Lavorazioni in ambito UE

di Claudio Sabbatini Michele Meroni

Pubblicato il 1 ottobre 2020

Non è sempre facile individuare gli obblighi di fatturazione laddove, nell’ambito di una cessione di beni intracomunitari, intervenga una lavorazione. Le cose poi si complicano se i beni, oggetto di lavorazione, non tornano nello stesso Paese dal quale sono partiti.
Le casistiche sono molteplici. In questo articolo analizziamo un caso...

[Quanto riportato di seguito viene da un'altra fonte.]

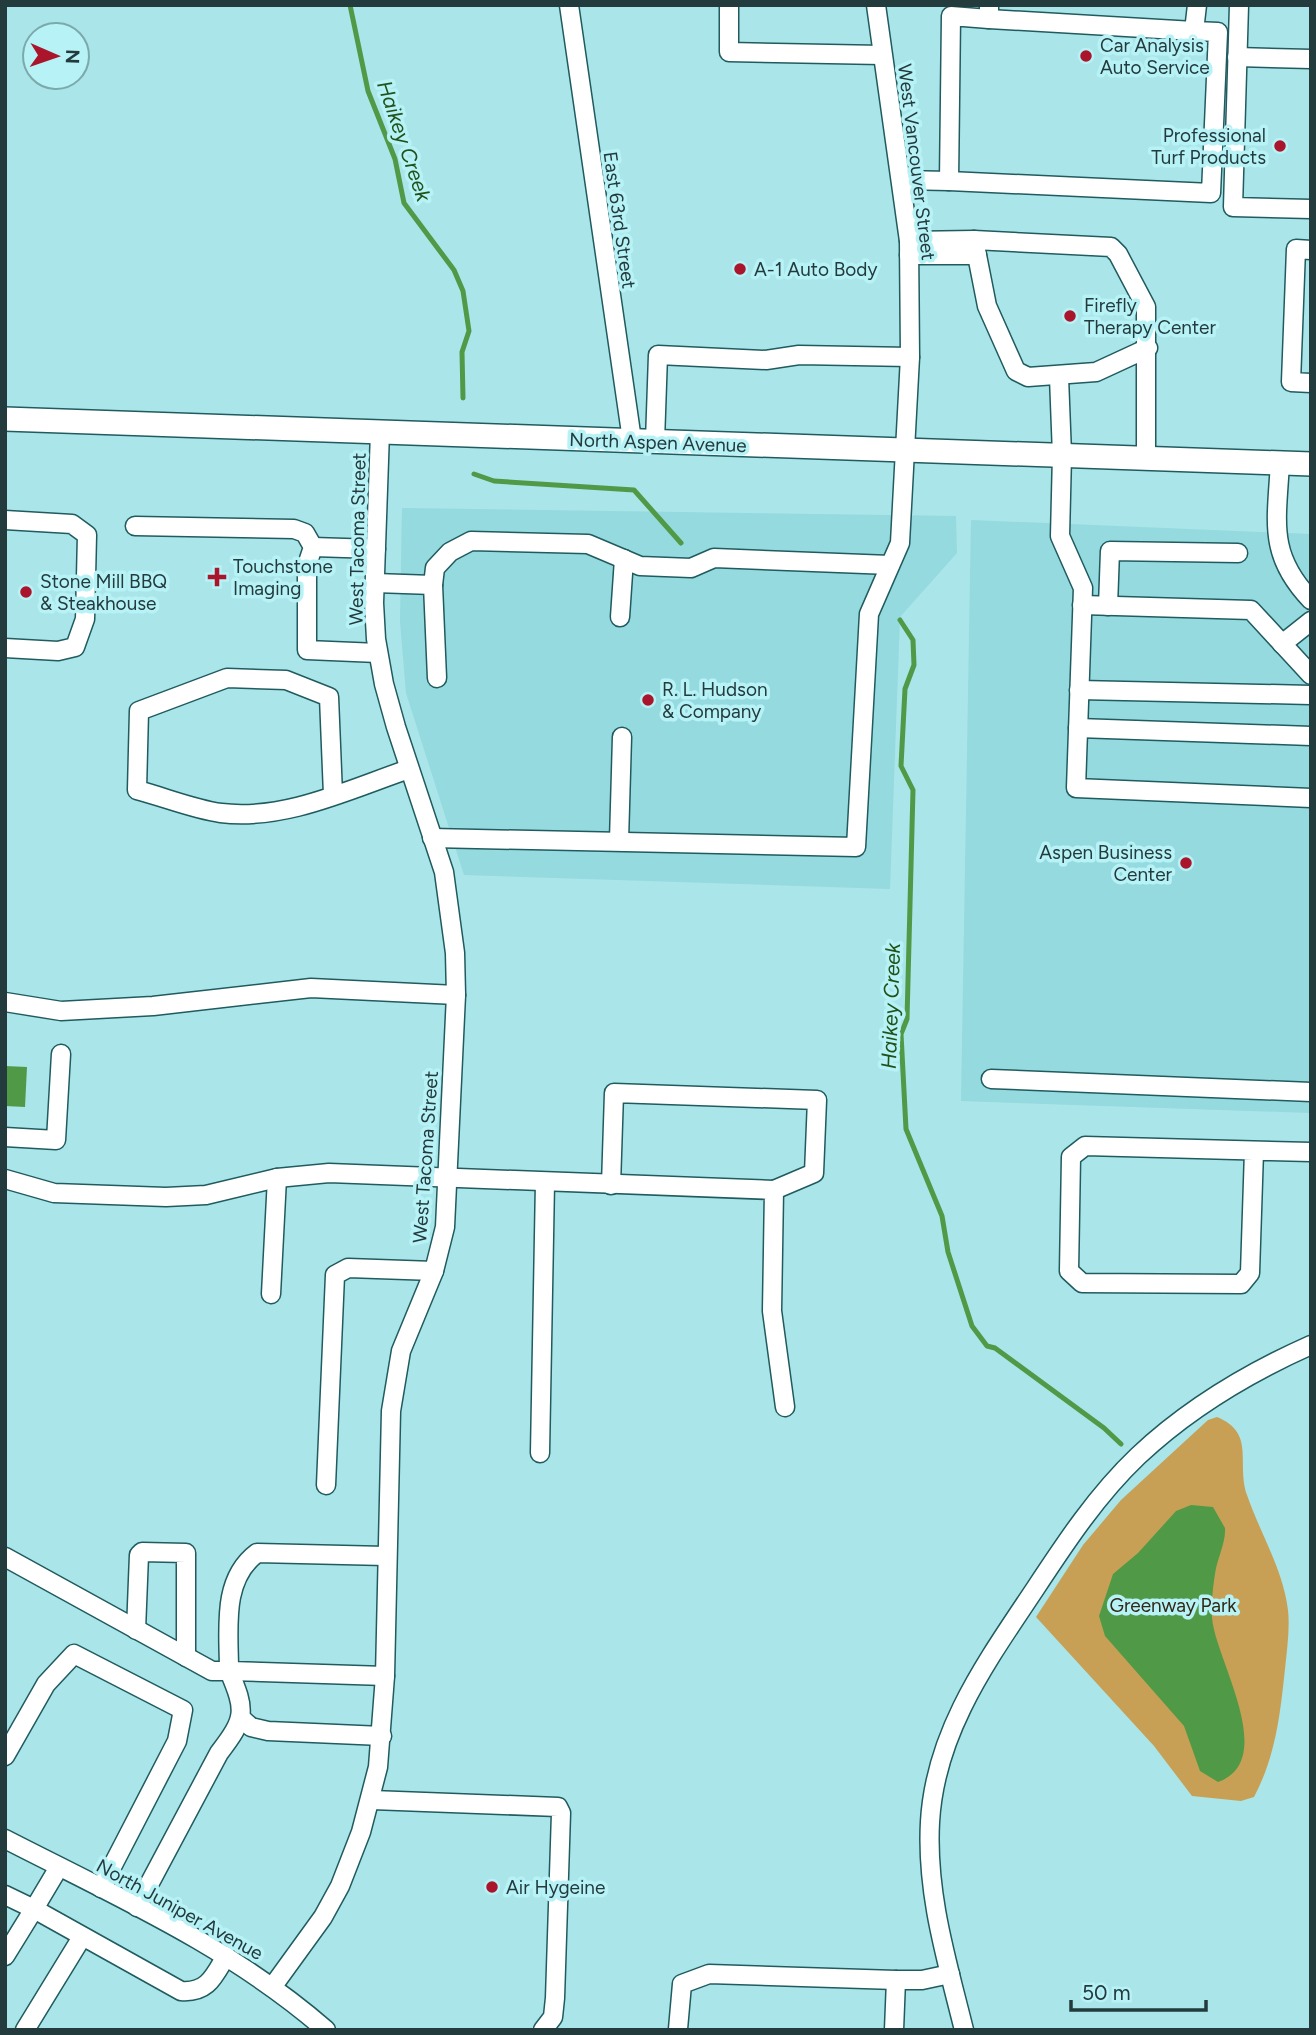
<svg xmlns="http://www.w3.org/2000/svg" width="1316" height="2035" viewBox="0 0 1316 2035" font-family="Figtree,sans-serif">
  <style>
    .built { fill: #94dadf }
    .green { fill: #c8a055 }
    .water { fill: #509a47 }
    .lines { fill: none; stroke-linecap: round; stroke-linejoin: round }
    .stream { stroke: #509a47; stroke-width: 5 }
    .minor-casing { stroke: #205b5f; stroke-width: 21 }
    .major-casing { stroke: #205b5f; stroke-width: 26 }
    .minor { stroke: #fff; stroke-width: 18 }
    .major { stroke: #fff; stroke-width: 23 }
    .poi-dot { fill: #aa152b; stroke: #b7f2f6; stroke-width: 2.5 }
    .labels { text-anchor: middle; stroke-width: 7; stroke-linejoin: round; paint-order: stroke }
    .poi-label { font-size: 19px; fill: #233b3d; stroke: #b7f2f6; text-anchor: start }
    .street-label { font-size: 19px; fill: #233b3d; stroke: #b7f2f6 }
    .park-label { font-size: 19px; fill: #322815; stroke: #b7f2f6 }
    .water-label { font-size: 21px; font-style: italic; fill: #20521a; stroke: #b7f2f6 }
  </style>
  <rect width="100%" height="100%" fill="#aae5e9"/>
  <g class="built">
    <polygon points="402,508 956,516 957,553 900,617 890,889 464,875 406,693 400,622"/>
    <polygon points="971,520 1311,534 1311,1113 961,1101"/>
  </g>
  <path class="green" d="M1217,1417C1256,1433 1236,1463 1247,1495C1260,1533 1283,1569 1288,1610C1290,1628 1287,1650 1285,1669C1280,1715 1276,1755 1254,1797L1241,1801L1192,1796L1154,1746L1036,1617L1083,1545L1121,1500L1208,1420Z"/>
  <g class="water">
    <polygon points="5,1066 27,1067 25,1107 5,1106"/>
    <path d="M1191,1505L1213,1507L1225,1528C1226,1543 1217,1559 1215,1574C1213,1587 1211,1604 1212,1617C1214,1657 1280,1760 1218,1782L1200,1771L1184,1726L1105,1636L1099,1616L1113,1574L1138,1553L1176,1511Z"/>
  </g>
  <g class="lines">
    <g class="stream">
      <polyline points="350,5 368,91 395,159 404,203 454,270 463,291 469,331 462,352 463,398"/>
      <polyline points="474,474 494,481 634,490 681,543"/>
      <polyline points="900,620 913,640 914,665 905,689 901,766 913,790 907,1019 901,1034 906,1129 942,1216 948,1252 972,1326 987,1346 995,1348 1104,1428 1121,1444"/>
    </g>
    <defs>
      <g id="minor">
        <polyline points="569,5 632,440"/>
        <polyline points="729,5 729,52 882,55"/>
        <polyline points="989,5 989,19 951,16 949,181 1211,193 1218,32 1194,31 1197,5"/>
        <polyline points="1239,5 1233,207 1311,209"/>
        <polyline points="989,19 1194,31"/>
        <polyline points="1237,57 1311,59"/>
        <polyline points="902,180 949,181"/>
        <polyline points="974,240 987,306 1016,371 1028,377 1096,372 1148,348"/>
        <polyline points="909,241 974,240 1111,247 1118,254 1146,307 1146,458"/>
        <polyline points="1311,250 1296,249 1291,382 1311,383"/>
        <polyline points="909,255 977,255"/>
        <polyline points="1059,377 1062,455 1060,536 1083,588 1076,788 1311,798"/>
        <polyline points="655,441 658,355 766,360 799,355 910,357"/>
        <path d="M1280,462C1277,521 1267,554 1311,600"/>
        <polyline points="5,520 72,524 87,535 85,619 75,647 58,651 5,648"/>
        <polyline points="135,526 294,529 305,533 313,547 307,565 307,650 378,653"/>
        <polyline points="313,547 376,549"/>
        <polyline points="375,583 433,585 437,678"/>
        <polyline points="433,585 435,568 450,552 471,541 588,544 640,566 691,568 714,558 890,565"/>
        <polyline points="1082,605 1251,610 1311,675"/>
        <polyline points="1108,606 1110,551 1238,553"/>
        <polyline points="620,617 624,559"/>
        <polyline points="1282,644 1311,621"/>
        <polyline points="1079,690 1311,695"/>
        <polyline points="1078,728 1311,736"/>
        <path d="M333,795L329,697L286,680L227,678L139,711L137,790C164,797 193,809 221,813C285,821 350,789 409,769"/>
        <polyline points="432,838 856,847 869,614 900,543 910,357 909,241 876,5"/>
        <polyline points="619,841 622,737"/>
        <polyline points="5,1002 61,1011 153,1006 311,988 456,995"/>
        <polyline points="991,1079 1311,1092"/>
        <polyline points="5,1137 56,1140 61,1054"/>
        <path d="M1254,1151L1250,1273L1241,1284L1082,1283L1069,1271L1071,1157L1085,1146C1160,1148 1235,1150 1311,1152"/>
        <polyline points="5,1179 54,1193 166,1197 206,1195 277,1178 329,1173 774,1190 772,1311 785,1407"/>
        <polyline points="611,1185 614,1093 817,1100 814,1173 774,1190"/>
        <polyline points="271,1294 277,1178"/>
        <polyline points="540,1453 545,1182"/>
        <polyline points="326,1485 335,1275 348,1268 434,1271"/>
        <path d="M5,1557L212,1671H229C246,1711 246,1718 219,1753L137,1907"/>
        <polyline points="136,1630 139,1555 142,1552 186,1553 186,1657"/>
        <path d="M385,1676L229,1671C229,1630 221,1580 257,1553L386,1556"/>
        <polyline points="242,1719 251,1727 268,1731 382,1736"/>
        <polyline points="5,1756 46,1684 74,1654 183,1710 177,1741 101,1888"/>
        <polyline points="372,1800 558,1807 561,1813 555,1998 553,2017 543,2030"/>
        <path d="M5,1839C116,1896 231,1947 326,2030"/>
        <path d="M59,1867L34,1909L181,1991C208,1993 214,1976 226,1956"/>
        <polyline points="5,1895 34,1909 5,1956"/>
        <polyline points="273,1986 323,1917 340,1886 361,1832 378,1767 385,1676 391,1411 401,1351 434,1271 445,1227 456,995 455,953 444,872 396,727 384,684 376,639 374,603 380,432"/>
        <polyline points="678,2029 682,1984 709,1974 896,1980 922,1980 950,1974"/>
        <polyline points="25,2030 82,1937"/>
        <polyline points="894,2030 896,1980"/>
        <path d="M964,2030C947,1961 926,1894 930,1822C935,1732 987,1661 1035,1589C1066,1542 1097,1495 1138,1456C1189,1408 1248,1373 1311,1345"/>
      </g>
      <polyline id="major" points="5,419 1311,464"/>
    </defs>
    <use href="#minor" class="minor-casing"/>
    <use href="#major" class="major-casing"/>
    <use href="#minor" class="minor"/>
    <use href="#major" class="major"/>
  </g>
  <g class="poi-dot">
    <circle cx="1086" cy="56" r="7"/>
    <circle cx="1280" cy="146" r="7"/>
    <circle cx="740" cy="269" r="7"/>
    <circle cx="1070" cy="316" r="7"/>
    <path d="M213.5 566.5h7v7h7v7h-7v7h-7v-7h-7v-7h7z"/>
    <circle cx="26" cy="592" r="7"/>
    <circle cx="648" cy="700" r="7"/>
    <circle cx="1186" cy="863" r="7"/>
    <circle cx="492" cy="1887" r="7"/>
  </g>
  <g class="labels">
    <g class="poi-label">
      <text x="1100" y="52">Car Analysis<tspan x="1100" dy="22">Auto Service</tspan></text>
      <text x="1266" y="142" text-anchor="end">Professional<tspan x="1266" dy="22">Turf Products</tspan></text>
      <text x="754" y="276">A-1 Auto Body</text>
      <text x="1084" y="312">Firefly<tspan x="1084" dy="22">Therapy Center</tspan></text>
      <text x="233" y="573">Touchstone<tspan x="233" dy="22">Imaging</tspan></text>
      <text x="40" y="588">Stone Mill BBQ<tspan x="40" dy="22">&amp; Steakhouse</tspan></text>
      <text x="662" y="696">R. L. Hudson<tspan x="662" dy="22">&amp; Company</tspan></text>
      <text x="1172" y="859" text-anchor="end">Aspen Business<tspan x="1172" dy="22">Center</tspan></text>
      <text x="506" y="1894">Air Hygeine</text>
    </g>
    <g class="street-label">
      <text transform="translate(917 162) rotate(83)" y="7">West Vancouver Street</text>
      <text transform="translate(620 220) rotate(82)" y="7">East 63rd Street</text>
      <text transform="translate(658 442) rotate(2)" y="7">North Aspen Avenue</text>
      <text transform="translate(357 539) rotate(-89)" y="7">West Tacoma Street</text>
      <text transform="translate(425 1157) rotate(-86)" y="7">West Tacoma Street</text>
      <text transform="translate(180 1909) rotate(29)" y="7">North Juniper Avenue</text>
    </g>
    <g class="park-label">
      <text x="1173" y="1612">Greenway Park</text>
    </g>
    <g class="water-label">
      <text transform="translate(404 141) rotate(71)" y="7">Haikey Creek</text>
      <text transform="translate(891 1006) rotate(-88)" y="7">Haikey Creek</text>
    </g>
  </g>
  <rect width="1316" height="2035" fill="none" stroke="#233b3d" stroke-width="14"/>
  <g transform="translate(56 56) rotate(92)"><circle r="33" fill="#b7f2f6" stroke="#7ca9ac" stroke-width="2"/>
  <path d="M0-5L12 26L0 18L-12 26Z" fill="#aa152b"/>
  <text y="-10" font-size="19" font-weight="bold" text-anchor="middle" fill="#233b3d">N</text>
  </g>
  <path d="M1071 2000v10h135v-10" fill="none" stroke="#233b3d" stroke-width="3.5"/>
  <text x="1082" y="2000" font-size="21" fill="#233b3d" stroke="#b7f2f6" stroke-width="5" paint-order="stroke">50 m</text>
</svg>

Lavorazioni in ambito UE: il caso

Non sempore è facile individuare con facilità gli obblighi di fatturazione laddove – nell’ambito di una cessione di beni intraUe – intervenga una lavorazione.

Le cose si complicano se i beni, oggetto di lavorazione, non tornano nello stesso Paese dal quale sono partiti.

Le casistiche sono molteplici. Noi ne prendiamo in esame una.

Il caso in analisi

L’operazione è così sintetizzabile:

  • un operatore economico nazionale (IT) cede beni ad un cliente stabilito in Germania (DE);
  • IT è identificato in Germania con una partita Iva locale (DEit);
  • i beni subiscono una lavorazione in Austria (AT).